#### The input
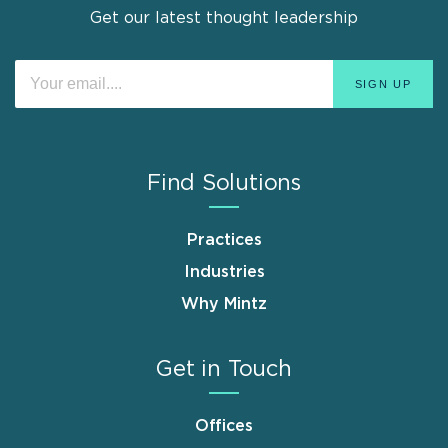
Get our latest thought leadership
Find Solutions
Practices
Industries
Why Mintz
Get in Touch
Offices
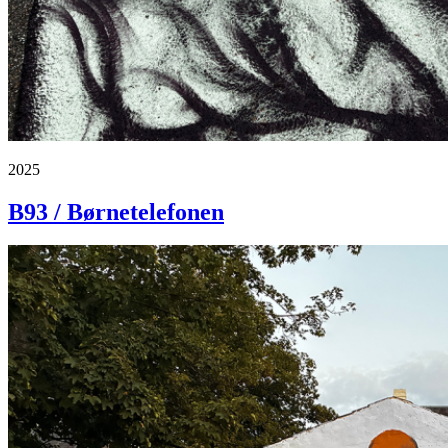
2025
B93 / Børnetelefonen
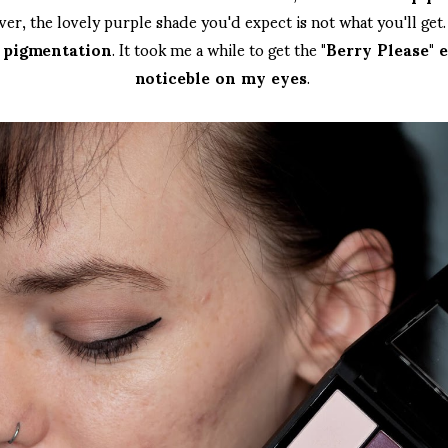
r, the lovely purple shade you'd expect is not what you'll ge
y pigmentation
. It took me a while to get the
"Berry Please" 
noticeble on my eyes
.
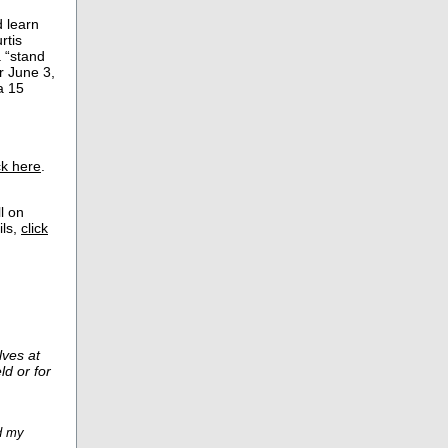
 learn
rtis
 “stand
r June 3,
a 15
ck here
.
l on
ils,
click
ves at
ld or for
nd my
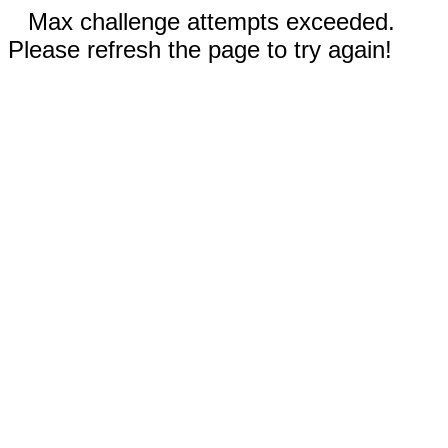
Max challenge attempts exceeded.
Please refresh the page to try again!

---

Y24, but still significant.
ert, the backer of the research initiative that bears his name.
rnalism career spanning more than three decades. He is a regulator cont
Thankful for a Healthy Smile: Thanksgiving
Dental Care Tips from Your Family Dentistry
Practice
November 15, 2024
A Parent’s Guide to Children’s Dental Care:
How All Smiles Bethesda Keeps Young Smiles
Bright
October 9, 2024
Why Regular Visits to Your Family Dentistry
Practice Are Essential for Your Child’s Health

==

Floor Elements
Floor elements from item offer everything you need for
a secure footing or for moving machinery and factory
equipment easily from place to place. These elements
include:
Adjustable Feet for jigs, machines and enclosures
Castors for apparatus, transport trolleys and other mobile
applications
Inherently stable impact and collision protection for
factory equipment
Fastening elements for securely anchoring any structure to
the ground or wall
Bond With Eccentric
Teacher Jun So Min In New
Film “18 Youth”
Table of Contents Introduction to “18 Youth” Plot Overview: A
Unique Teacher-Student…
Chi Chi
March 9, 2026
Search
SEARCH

#### Problem requirements
Leave the pictures out, and transcribe exactly the lines above starting at the one that contains "Get our latest thought leadership" and ending at the one that contains "Please refresh the page to try again!".

#### Reply to the task
Get our latest thought leadership
Find Solutions
Practices
Industries
Why Mintz
Get in Touch
Offices
2025
B93 / Børnetelefonen
r, the lovely purple shade you'd expect is not what you'll ge
y pigmentation
. It took me a while to get the
"Berry Please" 
noticeble on my eyes
.
 learn
rtis
 “stand
r June 3,
a 15
ck here
.
l on
ils,
click
ves at
ld or for
nd my
Max challenge attempts exceeded.
Please refresh the page to try again!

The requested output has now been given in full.